How to Be a Part of Your Adult Children's Busy Life: Tips for Parents

adult children tips for parents of adults with busy lives Jun 23, 2024
3 generations laughing at dinner

“You never write. You never call.”  Some parents say this to their adult children. It’s an expression of powerlessness. If the complaint is offered repetitively, it’s no wonder they don’t initiate contact!

What if it doesn’t have to be that way? While some adult children have distanced themselves or even cut off communication entirely, it’s generally because the relationship wasn’t there to start with. They made that choice for protection.

You’ve raised this child and poured energy into them. You might think that was enough. Ultimately, if it’s what you had to give, it simply has to be.  However, your child might not view it that way.  There may be healing that will yet happen.  But that’s not what this is about….

Why Being a Part of Your Adult Children's Life Matters

In this blog post, we’ll explore how to respect appropriate boundaries while still having a part in your adult children's lives. It’s important to recognize that they are no longer children. Just as when you were their age, they have their own ideas and values. Whether or not they align with yours, they need to be respected. If their values, actions, and ideas are different from yours, –get curious.

Simple Ways to Be a Part of Your Adult Children's Life

Ask them to explain. Listen with an open mind. You might not agree, yet you’ll have a better understanding of them and they will know they’ve been heard. There’s also the chance that you’ll learn something new and be able to see the world from a new perspective.

Your role as the parent of an adult is vastly different from your role as the parent of a minor. You are no longer actively raising them. Congratulations! That part is successfully completed.

How to Offer Support and Be a Part of Your Adult Children's Life

Now it’s time to shift to a different role. It’s a role of equals. They are peers. Just as you would treat a friend, with trust and respect, that’s the role you are trying for. Just like there are areas of expertise or knowledge that a friend may bring, so too your adult child may now have information that will help you. When you respect them for their knowledge, they are more apt to turn to you to share yours.

Linda remembers vividly being told by her in-laws when she had her daughter, “We’ve raised our children, now it’s your turn.” It was a very strong message of trust and confidence that they were not going to tell them how to raise their children. What a gift!

Building Stronger Family Bonds: Being a Part of Your Adult Children's Life

If your children now have children, follow their lead, and let them be the parents they want to be. If they ask you for your opinion or for your advice, of course, answer! And answer honestly. If they don’t, let them do it their way. Your only job is to love them and to meet them where they are.

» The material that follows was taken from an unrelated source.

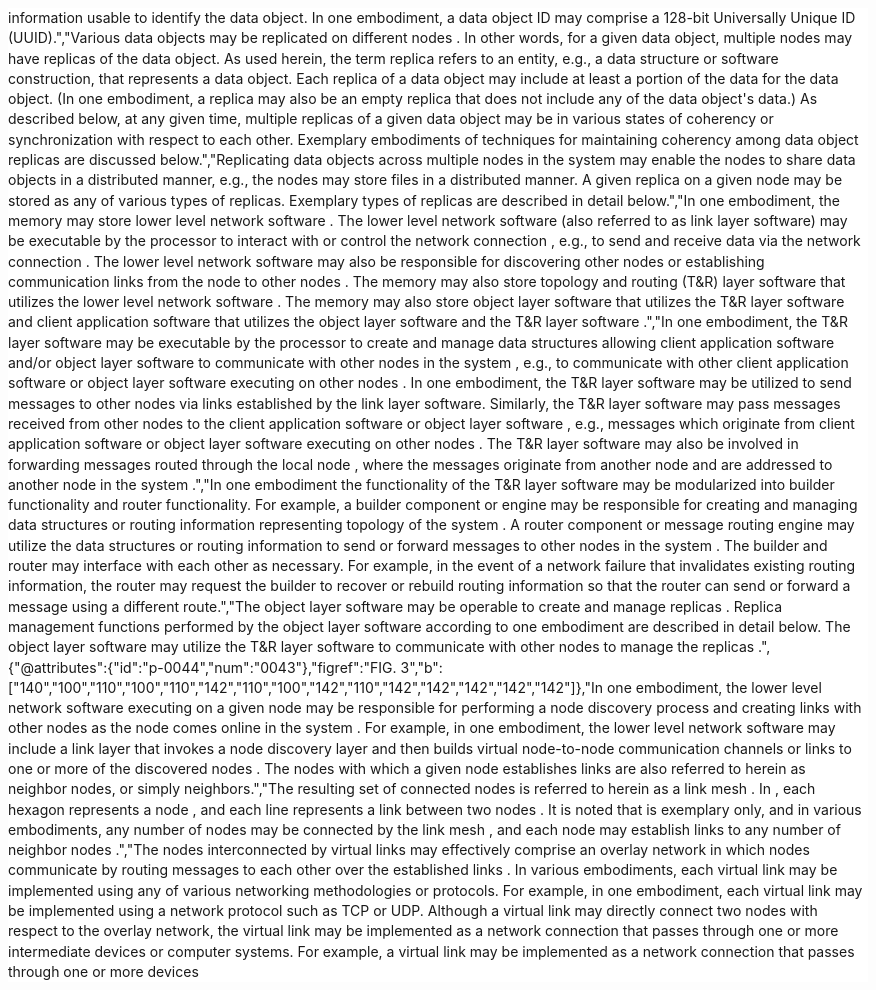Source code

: information usable to identify the data object. In one embodiment, a data object ID may comprise a 128-bit Universally Unique ID (UUID).","Various data objects may be replicated on different nodes . In other words, for a given data object, multiple nodes may have replicas  of the data object. As used herein, the term replica refers to an entity, e.g., a data structure or software construction, that represents a data object. Each replica  of a data object may include at least a portion of the data for the data object. (In one embodiment, a replica  may also be an empty replica that does not include any of the data object's data.) As described below, at any given time, multiple replicas  of a given data object may be in various states of coherency or synchronization with respect to each other. Exemplary embodiments of techniques for maintaining coherency among data object replicas  are discussed below.","Replicating data objects across multiple nodes  in the system  may enable the nodes  to share data objects in a distributed manner, e.g., the nodes  may store files in a distributed manner. A given replica  on a given node  may be stored as any of various types of replicas. Exemplary types of replicas are described in detail below.","In one embodiment, the memory  may store lower level network software . The lower level network software  (also referred to as link layer software) may be executable by the processor  to interact with or control the network connection , e.g., to send and receive data via the network connection . The lower level network software  may also be responsible for discovering other nodes  or establishing communication links from the node  to other nodes . The memory  may also store topology and routing (T&R) layer software  that utilizes the lower level network software . The memory  may also store object layer software  that utilizes the T&R layer software  and client application software  that utilizes the object layer software  and the T&R layer software .","In one embodiment, the T&R layer software  may be executable by the processor  to create and manage data structures allowing client application software  and\/or object layer software  to communicate with other nodes  in the system , e.g., to communicate with other client application software  or object layer software  executing on other nodes . In one embodiment, the T&R layer software  may be utilized to send messages to other nodes  via links established by the link layer software. Similarly, the T&R layer software  may pass messages received from other nodes  to the client application software  or object layer software , e.g., messages which originate from client application software  or object layer software  executing on other nodes . The T&R layer software  may also be involved in forwarding messages routed through the local node , where the messages originate from another node  and are addressed to another node  in the system .","In one embodiment the functionality of the T&R layer software  may be modularized into builder functionality and router functionality. For example, a builder component or engine  may be responsible for creating and managing data structures or routing information  representing topology of the system . A router component or message routing engine  may utilize the data structures or routing information  to send or forward messages to other nodes  in the system . The builder  and router  may interface with each other as necessary. For example, in the event of a network failure that invalidates existing routing information, the router  may request the builder  to recover or rebuild routing information  so that the router  can send or forward a message using a different route.","The object layer software  may be operable to create and manage replicas . Replica management functions performed by the object layer software  according to one embodiment are described in detail below. The object layer software  may utilize the T&R layer software  to communicate with other nodes  to manage the replicas .",{"@attributes":{"id":"p-0044","num":"0043"},"figref":"FIG. 3","b":["140","100","110","100","110","142","110","100","142","110","142","142","142","142","142"]},"In one embodiment, the lower level network software  executing on a given node  may be responsible for performing a node discovery process and creating links  with other nodes  as the node  comes online in the system . For example, in one embodiment, the lower level network software  may include a link layer that invokes a node discovery layer and then builds virtual node-to-node communication channels or links  to one or more of the discovered nodes . The nodes  with which a given node  establishes links are also referred to herein as neighbor nodes, or simply neighbors.","The resulting set of connected nodes  is referred to herein as a link mesh . In , each hexagon represents a node , and each line represents a link  between two nodes . It is noted that  is exemplary only, and in various embodiments, any number of nodes  may be connected by the link mesh , and each node  may establish links  to any number of neighbor nodes .","The nodes  interconnected by virtual links  may effectively comprise an overlay network in which nodes communicate by routing messages to each other over the established links . In various embodiments, each virtual link  may be implemented using any of various networking methodologies or protocols. For example, in one embodiment, each virtual link  may be implemented using a network protocol such as TCP or UDP. Although a virtual link  may directly connect two nodes  with respect to the overlay network, the virtual link  may be implemented as a network connection that passes through one or more intermediate devices or computer systems. For example, a virtual link  may be implemented as a network connection that passes through one or more devices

Forcing your way into their life will likely not work and have the opposite effect to your desire to be involved. However, paving the way with trust and respect will make it more likely that they want to involve you in their life. Respect their boundaries, see where you might fit in their busy lives without adding to the busyness.

The Benefits of Asking 'How Can I Be a Part of Your Adult Children's Life?'

Why not ask: How can I jump into your busy life? How can I help or support you?

Don’t sit by the phone waiting for them to reach out to you. Build the life YOU want. A life you enjoy. A life that makes you feel happy with or without them. Ultimately, you do create your own reality. You can choose to feel sad, lonely, and in your mind think about how it’s the fault of the “dirty, rotten kids.” Or, you can decide to live a life so interesting that they want to be invited in when you offer.

Recently, I invited my son and his roommates for dinner. Initially, the response I got was, “No, I don’t think anyone wants to come.” I didn’t push. I let that be. Eventually, in a face-to-face conversation, he brought it up, and I realized that I hadn’t been clear about my expectations. When I said, “This is free food that you don’t have to cook. Eat. Stay as long or as little as you want after you finish the meal. I don’t have an agenda or anything I need to talk about.” There was an “Oh! Well.”  That’s when I discovered another piece of his resistance – coordinating a date and time with everyone. My son created a clear boundary: “I’m going to give you their numbers. It’s on you to figure out and confirm with everyone.” This wasn’t an issue for me, and we had a lovely time.

By offering the meal with no strings attached and respecting his boundaries, I was able to create a meaningful connection which is important to me. This paves the way for future positive interactions.

I took ownership of my part in the relationship and was able to create a reality that I enjoyed. (My dogs didn’t though! One of the roommates is allergic, and I had to put the dogs in a room. Which again showed that I respected their needs.)

When you can figure out a way to intersect the realities that you are each creating it can be very pleasant. There’s no need to feel sad and lonely. Life offers lots of opportunities.

Asking "How can I be a part of your busy life?" is a powerful way to stay connected with your adult children. By showing a genuine interest in their lives and finding ways to support them, you can build stronger relationships and ensure that they feel valued and understood. Don't wait for them to reach out—take the initiative and show that you care about their well-being and success.